They tasted her breath of rose.
"Do not die!" they said simply.
"I have lived three hundred years," she answered. "Now I must die. I am the Luck of the Roses, but I must leave them and die."
"When must you die?" said her man and his wife.
The little lady said: "Before the last roses are over; the chills of night take me, the first frost will kill me. Soon I must die. Now I must dwindle and dwindle, for little life is left to me, and only so can I keep warm. As life and heat grow less, so must I, till presently I am no more."
She was a little thing already—not old, she did not seem old, but delicate as a snowflake, and so weary. She laid her head in the hand of the gardener's wife, and sobbed hard.
"You dear people, who belong so much to me too, I have watched over you."
"Let us watch over you!" said they.

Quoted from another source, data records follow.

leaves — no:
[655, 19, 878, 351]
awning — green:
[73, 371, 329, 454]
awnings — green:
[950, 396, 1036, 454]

They lifted her like a feather-weight, and carried her into the house. There, in the ingle-nook, she sat and shivered, while they brought rose-leaves and piled round her; but every hour she grew less and less.
Presently the sun shone full upon her from the doorway: its light went through her as through coloured glass; and her man and his wife saw, over the ingle behind her, shadows fluttering as of falling rose-petals: it was the dying rose of her life, falling without end.
All day long she dwindled and grew more weak and frail. Before sunset she was smaller than a small child when it first comes into the world. They set honey before her to taste, but she was too weary to uncurl her tiny hands: they lay like two white petals in the green lap of her gown. The half-filled panniers of roses stood where they had been set down in the porch: the good couple had taken nothing to the market that day. The luck of the house lay dying, for all their care; they could but sit and watch.